• Your task
Give all of the lines again exactly as they read.

Stored items:
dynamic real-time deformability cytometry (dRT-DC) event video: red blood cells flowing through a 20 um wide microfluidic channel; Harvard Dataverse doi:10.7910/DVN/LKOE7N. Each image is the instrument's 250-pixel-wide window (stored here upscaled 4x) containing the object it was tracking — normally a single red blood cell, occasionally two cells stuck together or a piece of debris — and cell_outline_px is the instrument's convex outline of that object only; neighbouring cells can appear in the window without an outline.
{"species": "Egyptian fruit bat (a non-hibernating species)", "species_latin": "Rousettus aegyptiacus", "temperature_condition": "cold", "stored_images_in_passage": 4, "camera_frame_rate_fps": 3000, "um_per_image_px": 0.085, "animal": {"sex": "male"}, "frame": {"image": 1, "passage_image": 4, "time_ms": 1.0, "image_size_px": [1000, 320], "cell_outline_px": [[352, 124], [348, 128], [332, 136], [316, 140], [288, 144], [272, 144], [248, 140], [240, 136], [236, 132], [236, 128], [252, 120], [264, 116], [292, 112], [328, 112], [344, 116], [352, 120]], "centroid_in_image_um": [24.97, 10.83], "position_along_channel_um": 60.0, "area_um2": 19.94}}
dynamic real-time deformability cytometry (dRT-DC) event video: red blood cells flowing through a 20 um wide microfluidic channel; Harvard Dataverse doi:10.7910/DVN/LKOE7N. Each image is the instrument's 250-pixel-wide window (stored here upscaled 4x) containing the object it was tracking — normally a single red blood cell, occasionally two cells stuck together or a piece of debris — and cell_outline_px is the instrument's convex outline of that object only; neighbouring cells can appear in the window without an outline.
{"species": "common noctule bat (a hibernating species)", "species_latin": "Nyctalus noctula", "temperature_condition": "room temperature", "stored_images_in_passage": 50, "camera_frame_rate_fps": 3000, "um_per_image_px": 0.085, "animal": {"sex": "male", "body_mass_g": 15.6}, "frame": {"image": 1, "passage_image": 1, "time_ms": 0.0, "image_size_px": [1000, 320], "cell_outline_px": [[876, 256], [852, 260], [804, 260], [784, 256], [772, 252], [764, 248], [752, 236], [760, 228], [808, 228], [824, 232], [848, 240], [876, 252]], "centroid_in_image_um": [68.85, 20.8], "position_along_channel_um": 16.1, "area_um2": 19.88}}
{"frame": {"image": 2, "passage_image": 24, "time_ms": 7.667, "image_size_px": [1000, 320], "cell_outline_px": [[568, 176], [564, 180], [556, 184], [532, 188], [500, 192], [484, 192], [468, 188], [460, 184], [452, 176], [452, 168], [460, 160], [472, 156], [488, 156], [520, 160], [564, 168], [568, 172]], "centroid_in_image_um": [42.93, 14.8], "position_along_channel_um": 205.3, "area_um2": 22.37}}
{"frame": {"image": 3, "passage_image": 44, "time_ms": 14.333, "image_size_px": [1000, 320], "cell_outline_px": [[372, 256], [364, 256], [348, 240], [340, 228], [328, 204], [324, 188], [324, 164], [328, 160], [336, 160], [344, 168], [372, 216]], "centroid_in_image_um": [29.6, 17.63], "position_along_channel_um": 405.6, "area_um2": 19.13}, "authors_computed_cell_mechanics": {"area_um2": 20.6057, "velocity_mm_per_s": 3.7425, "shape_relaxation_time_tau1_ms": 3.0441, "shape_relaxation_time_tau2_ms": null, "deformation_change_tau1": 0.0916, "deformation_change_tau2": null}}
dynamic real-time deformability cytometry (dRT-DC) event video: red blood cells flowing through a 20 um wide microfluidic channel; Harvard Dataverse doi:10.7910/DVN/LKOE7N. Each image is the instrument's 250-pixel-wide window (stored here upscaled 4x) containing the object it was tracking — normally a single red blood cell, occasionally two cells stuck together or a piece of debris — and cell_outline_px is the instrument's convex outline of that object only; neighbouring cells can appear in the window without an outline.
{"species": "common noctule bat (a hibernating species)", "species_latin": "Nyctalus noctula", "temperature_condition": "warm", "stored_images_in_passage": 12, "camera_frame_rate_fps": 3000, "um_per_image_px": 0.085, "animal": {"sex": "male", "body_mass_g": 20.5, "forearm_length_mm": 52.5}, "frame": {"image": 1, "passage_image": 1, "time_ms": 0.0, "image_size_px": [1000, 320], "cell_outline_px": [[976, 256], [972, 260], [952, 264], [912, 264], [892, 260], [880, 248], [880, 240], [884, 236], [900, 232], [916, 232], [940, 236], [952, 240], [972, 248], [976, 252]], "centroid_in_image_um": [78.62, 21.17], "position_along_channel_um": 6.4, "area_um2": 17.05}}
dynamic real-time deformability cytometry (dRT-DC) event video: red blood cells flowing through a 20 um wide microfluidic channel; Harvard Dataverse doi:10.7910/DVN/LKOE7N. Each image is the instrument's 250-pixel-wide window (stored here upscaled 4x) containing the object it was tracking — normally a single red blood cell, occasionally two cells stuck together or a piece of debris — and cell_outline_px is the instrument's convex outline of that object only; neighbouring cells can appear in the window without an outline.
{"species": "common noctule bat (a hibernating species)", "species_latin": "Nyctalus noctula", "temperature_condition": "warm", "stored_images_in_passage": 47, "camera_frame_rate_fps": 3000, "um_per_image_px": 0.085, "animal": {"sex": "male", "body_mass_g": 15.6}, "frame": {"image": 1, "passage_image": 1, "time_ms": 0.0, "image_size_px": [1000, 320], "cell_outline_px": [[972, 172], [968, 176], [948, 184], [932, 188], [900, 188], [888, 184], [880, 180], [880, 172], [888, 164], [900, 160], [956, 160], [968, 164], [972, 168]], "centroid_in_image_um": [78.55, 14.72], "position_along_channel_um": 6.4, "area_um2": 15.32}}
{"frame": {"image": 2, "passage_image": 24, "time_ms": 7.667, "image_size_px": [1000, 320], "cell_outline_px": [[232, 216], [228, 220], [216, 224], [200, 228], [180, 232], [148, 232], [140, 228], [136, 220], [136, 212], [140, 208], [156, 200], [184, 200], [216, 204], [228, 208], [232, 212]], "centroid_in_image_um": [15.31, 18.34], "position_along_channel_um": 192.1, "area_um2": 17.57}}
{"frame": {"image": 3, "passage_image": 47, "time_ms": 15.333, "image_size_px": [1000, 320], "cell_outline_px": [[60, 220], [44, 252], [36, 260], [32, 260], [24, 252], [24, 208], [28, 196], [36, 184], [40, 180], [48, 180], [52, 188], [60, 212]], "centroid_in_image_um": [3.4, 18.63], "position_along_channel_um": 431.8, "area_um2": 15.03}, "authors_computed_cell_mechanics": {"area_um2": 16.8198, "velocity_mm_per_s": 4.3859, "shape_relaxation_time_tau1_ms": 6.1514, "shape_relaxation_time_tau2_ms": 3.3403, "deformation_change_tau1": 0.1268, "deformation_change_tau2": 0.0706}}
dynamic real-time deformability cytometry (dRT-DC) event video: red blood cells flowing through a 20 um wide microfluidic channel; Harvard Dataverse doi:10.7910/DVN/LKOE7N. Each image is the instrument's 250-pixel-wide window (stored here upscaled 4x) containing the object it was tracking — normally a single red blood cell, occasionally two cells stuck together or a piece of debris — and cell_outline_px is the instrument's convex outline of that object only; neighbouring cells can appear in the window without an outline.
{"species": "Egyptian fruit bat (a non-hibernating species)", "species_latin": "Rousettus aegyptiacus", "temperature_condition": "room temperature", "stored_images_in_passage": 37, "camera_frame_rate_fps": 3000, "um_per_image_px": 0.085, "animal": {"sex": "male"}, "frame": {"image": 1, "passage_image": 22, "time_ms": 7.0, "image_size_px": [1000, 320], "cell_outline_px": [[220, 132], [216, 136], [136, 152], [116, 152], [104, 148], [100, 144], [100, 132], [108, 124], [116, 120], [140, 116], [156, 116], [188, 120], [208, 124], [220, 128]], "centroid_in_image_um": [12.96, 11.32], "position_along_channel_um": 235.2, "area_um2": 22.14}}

• Answer below
dynamic real-time deformability cytometry (dRT-DC) event video: red blood cells flowing through a 20 um wide microfluidic channel; Harvard Dataverse doi:10.7910/DVN/LKOE7N. Each image is the instrument's 250-pixel-wide window (stored here upscaled 4x) containing the object it was tracking — normally a single red blood cell, occasionally two cells stuck together or a piece of debris — and cell_outline_px is the instrument's convex outline of that object only; neighbouring cells can appear in the window without an outline.
{"species": "Egyptian fruit bat (a non-hibernating species)", "species_latin": "Rousettus aegyptiacus", "temperature_condition": "cold", "stored_images_in_passage": 4, "camera_frame_rate_fps": 3000, "um_per_image_px": 0.085, "animal": {"sex": "male"}, "frame": {"image": 1, "passage_image": 4, "time_ms": 1.0, "image_size_px": [1000, 320], "cell_outline_px": [[352, 124], [348, 128], [332, 136], [316, 140], [288, 144], [272, 144], [248, 140], [240, 136], [236, 132], [236, 128], [252, 120], [264, 116], [292, 112], [328, 112], [344, 116], [352, 120]], "centroid_in_image_um": [24.97, 10.83], "position_along_channel_um": 60.0, "area_um2": 19.94}}
dynamic real-time deformability cytometry (dRT-DC) event video: red blood cells flowing through a 20 um wide microfluidic channel; Harvard Dataverse doi:10.7910/DVN/LKOE7N. Each image is the instrument's 250-pixel-wide window (stored here upscaled 4x) containing the object it was tracking — normally a single red blood cell, occasionally two cells stuck together or a piece of debris — and cell_outline_px is the instrument's convex outline of that object only; neighbouring cells can appear in the window without an outline.
{"species": "common noctule bat (a hibernating species)", "species_latin": "Nyctalus noctula", "temperature_condition": "room temperature", "stored_images_in_passage": 50, "camera_frame_rate_fps": 3000, "um_per_image_px": 0.085, "animal": {"sex": "male", "body_mass_g": 15.6}, "frame": {"image": 1, "passage_image": 1, "time_ms": 0.0, "image_size_px": [1000, 320], "cell_outline_px": [[876, 256], [852, 260], [804, 260], [784, 256], [772, 252], [764, 248], [752, 236], [760, 228], [808, 228], [824, 232], [848, 240], [876, 252]], "centroid_in_image_um": [68.85, 20.8], "position_along_channel_um": 16.1, "area_um2": 19.88}}
{"frame": {"image": 2, "passage_image": 24, "time_ms": 7.667, "image_size_px": [1000, 320], "cell_outline_px": [[568, 176], [564, 180], [556, 184], [532, 188], [500, 192], [484, 192], [468, 188], [460, 184], [452, 176], [452, 168], [460, 160], [472, 156], [488, 156], [520, 160], [564, 168], [568, 172]], "centroid_in_image_um": [42.93, 14.8], "position_along_channel_um": 205.3, "area_um2": 22.37}}
{"frame": {"image": 3, "passage_image": 44, "time_ms": 14.333, "image_size_px": [1000, 320], "cell_outline_px": [[372, 256], [364, 256], [348, 240], [340, 228], [328, 204], [324, 188], [324, 164], [328, 160], [336, 160], [344, 168], [372, 216]], "centroid_in_image_um": [29.6, 17.63], "position_along_channel_um": 405.6, "area_um2": 19.13}, "authors_computed_cell_mechanics": {"area_um2": 20.6057, "velocity_mm_per_s": 3.7425, "shape_relaxation_time_tau1_ms": 3.0441, "shape_relaxation_time_tau2_ms": null, "deformation_change_tau1": 0.0916, "deformation_change_tau2": null}}
dynamic real-time deformability cytometry (dRT-DC) event video: red blood cells flowing through a 20 um wide microfluidic channel; Harvard Dataverse doi:10.7910/DVN/LKOE7N. Each image is the instrument's 250-pixel-wide window (stored here upscaled 4x) containing the object it was tracking — normally a single red blood cell, occasionally two cells stuck together or a piece of debris — and cell_outline_px is the instrument's convex outline of that object only; neighbouring cells can appear in the window without an outline.
{"species": "common noctule bat (a hibernating species)", "species_latin": "Nyctalus noctula", "temperature_condition": "warm", "stored_images_in_passage": 12, "camera_frame_rate_fps": 3000, "um_per_image_px": 0.085, "animal": {"sex": "male", "body_mass_g": 20.5, "forearm_length_mm": 52.5}, "frame": {"image": 1, "passage_image": 1, "time_ms": 0.0, "image_size_px": [1000, 320], "cell_outline_px": [[976, 256], [972, 260], [952, 264], [912, 264], [892, 260], [880, 248], [880, 240], [884, 236], [900, 232], [916, 232], [940, 236], [952, 240], [972, 248], [976, 252]], "centroid_in_image_um": [78.62, 21.17], "position_along_channel_um": 6.4, "area_um2": 17.05}}
dynamic real-time deformability cytometry (dRT-DC) event video: red blood cells flowing through a 20 um wide microfluidic channel; Harvard Dataverse doi:10.7910/DVN/LKOE7N. Each image is the instrument's 250-pixel-wide window (stored here upscaled 4x) containing the object it was tracking — normally a single red blood cell, occasionally two cells stuck together or a piece of debris — and cell_outline_px is the instrument's convex outline of that object only; neighbouring cells can appear in the window without an outline.
{"species": "common noctule bat (a hibernating species)", "species_latin": "Nyctalus noctula", "temperature_condition": "warm", "stored_images_in_passage": 47, "camera_frame_rate_fps": 3000, "um_per_image_px": 0.085, "animal": {"sex": "male", "body_mass_g": 15.6}, "frame": {"image": 1, "passage_image": 1, "time_ms": 0.0, "image_size_px": [1000, 320], "cell_outline_px": [[972, 172], [968, 176], [948, 184], [932, 188], [900, 188], [888, 184], [880, 180], [880, 172], [888, 164], [900, 160], [956, 160], [968, 164], [972, 168]], "centroid_in_image_um": [78.55, 14.72], "position_along_channel_um": 6.4, "area_um2": 15.32}}
{"frame": {"image": 2, "passage_image": 24, "time_ms": 7.667, "image_size_px": [1000, 320], "cell_outline_px": [[232, 216], [228, 220], [216, 224], [200, 228], [180, 232], [148, 232], [140, 228], [136, 220], [136, 212], [140, 208], [156, 200], [184, 200], [216, 204], [228, 208], [232, 212]], "centroid_in_image_um": [15.31, 18.34], "position_along_channel_um": 192.1, "area_um2": 17.57}}
{"frame": {"image": 3, "passage_image": 47, "time_ms": 15.333, "image_size_px": [1000, 320], "cell_outline_px": [[60, 220], [44, 252], [36, 260], [32, 260], [24, 252], [24, 208], [28, 196], [36, 184], [40, 180], [48, 180], [52, 188], [60, 212]], "centroid_in_image_um": [3.4, 18.63], "position_along_channel_um": 431.8, "area_um2": 15.03}, "authors_computed_cell_mechanics": {"area_um2": 16.8198, "velocity_mm_per_s": 4.3859, "shape_relaxation_time_tau1_ms": 6.1514, "shape_relaxation_time_tau2_ms": 3.3403, "deformation_change_tau1": 0.1268, "deformation_change_tau2": 0.0706}}
dynamic real-time deformability cytometry (dRT-DC) event video: red blood cells flowing through a 20 um wide microfluidic channel; Harvard Dataverse doi:10.7910/DVN/LKOE7N. Each image is the instrument's 250-pixel-wide window (stored here upscaled 4x) containing the object it was tracking — normally a single red blood cell, occasionally two cells stuck together or a piece of debris — and cell_outline_px is the instrument's convex outline of that object only; neighbouring cells can appear in the window without an outline.
{"species": "Egyptian fruit bat (a non-hibernating species)", "species_latin": "Rousettus aegyptiacus", "temperature_condition": "room temperature", "stored_images_in_passage": 37, "camera_frame_rate_fps": 3000, "um_per_image_px": 0.085, "animal": {"sex": "male"}, "frame": {"image": 1, "passage_image": 22, "time_ms": 7.0, "image_size_px": [1000, 320], "cell_outline_px": [[220, 132], [216, 136], [136, 152], [116, 152], [104, 148], [100, 144], [100, 132], [108, 124], [116, 120], [140, 116], [156, 116], [188, 120], [208, 124], [220, 128]], "centroid_in_image_um": [12.96, 11.32], "position_along_channel_um": 235.2, "area_um2": 22.14}}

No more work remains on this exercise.